In light of some of my recent thoughts, I have pondered this idea as well. Should we encourage (and pay for) our daughters to go to college? About 18 months ago, Brian and I discussed this and I was appalled at the injustice that the very idea screamed at me. What possible reason in the world could a parent have for not encouraging a girl to further her education? I railed against the injustice. Not that Brian agreed with that idea...he was just throwing it out there. Preposterous, I said. Utterly ridiculous.
But is it?
The biggest hurdle I have to contentedness and joy as a stay-at-home mom is actually accepting the fact that I am a stay-at-home mom with every intention of homeschooling my children. But why? Didn't you get the memo? I'm supposed to be doing "something" with my life. Yes, I know, answering the call of nurturing my family is my highest calling. Somewhere in the back of my head, there are lots of times that I feel like that is what I have to do because I didn't finish my education. Had I finished, I could be doing something really rewarding. I could be doing something that I really like (like accounting) instead of something that most days just drives me to distraction. I know that if I were in a high rise somewhere counting beans, I would be missing huge, key moments in my daughters' lives and I would be singing the sad song that working mothers sing.
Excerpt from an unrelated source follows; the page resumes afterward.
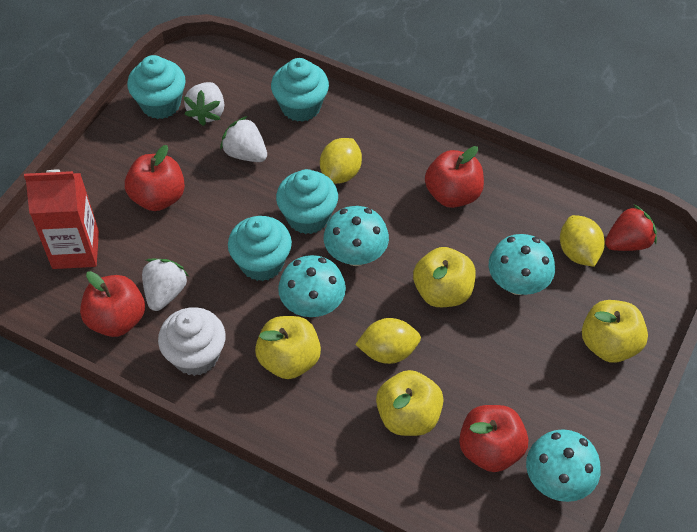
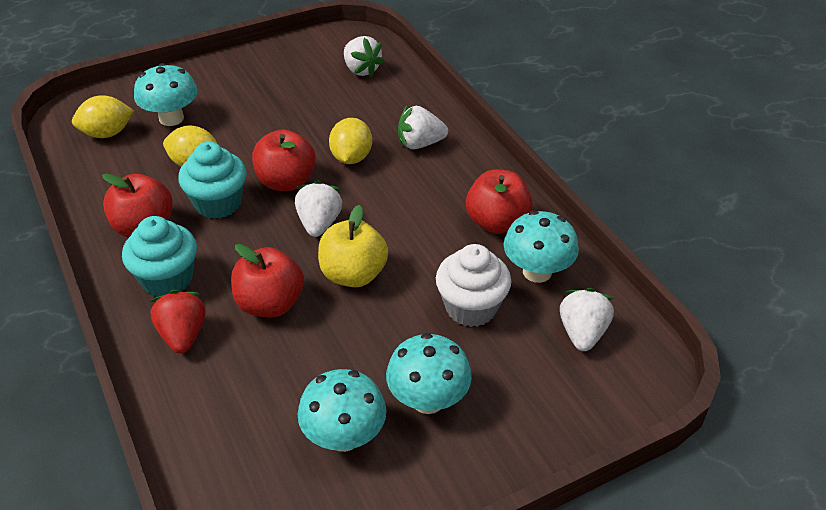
red carton: [24,170,99,269] = 1 -> none = 0
turquoise cupcake: [127,55,186,119] [228,216,292,281] [271,58,329,122] [276,169,338,234] = 4 -> [122,216,197,297] [178,142,246,219] = 2
white strawberry: [142,259,188,311] [184,82,224,126] [220,116,267,162] = 3 -> [295,180,342,237] [344,36,385,77] [398,106,448,149] [560,288,614,351] = 4
yellow apple: [255,316,321,379] [376,370,444,436] [413,247,476,307] [582,300,648,363] = 4 -> [318,205,388,287] = 1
So every day I fight with myself and I guess my point in all of this is...what if I'd been taught from birth on that raising a family was the greatest honor and joy for a woman? Would I still have this struggle inside of me to break free and run screaming to the university to get my accounting degree so that I can "do something" with my life? Brian says I can go to school any time I want...but what's the point? I'm gonna be a homeschooling mom when I grow up.
I just want to protect my girls from some of my struggles and heartaches and longings. If being a wife and a mother is the highest calling, why would I even want them to consider engineering or medicine or accounting? Why wouldn't I prepare them for the highest calling? Maybe it's better not to wake the sleeping giant of achievement in their hearts.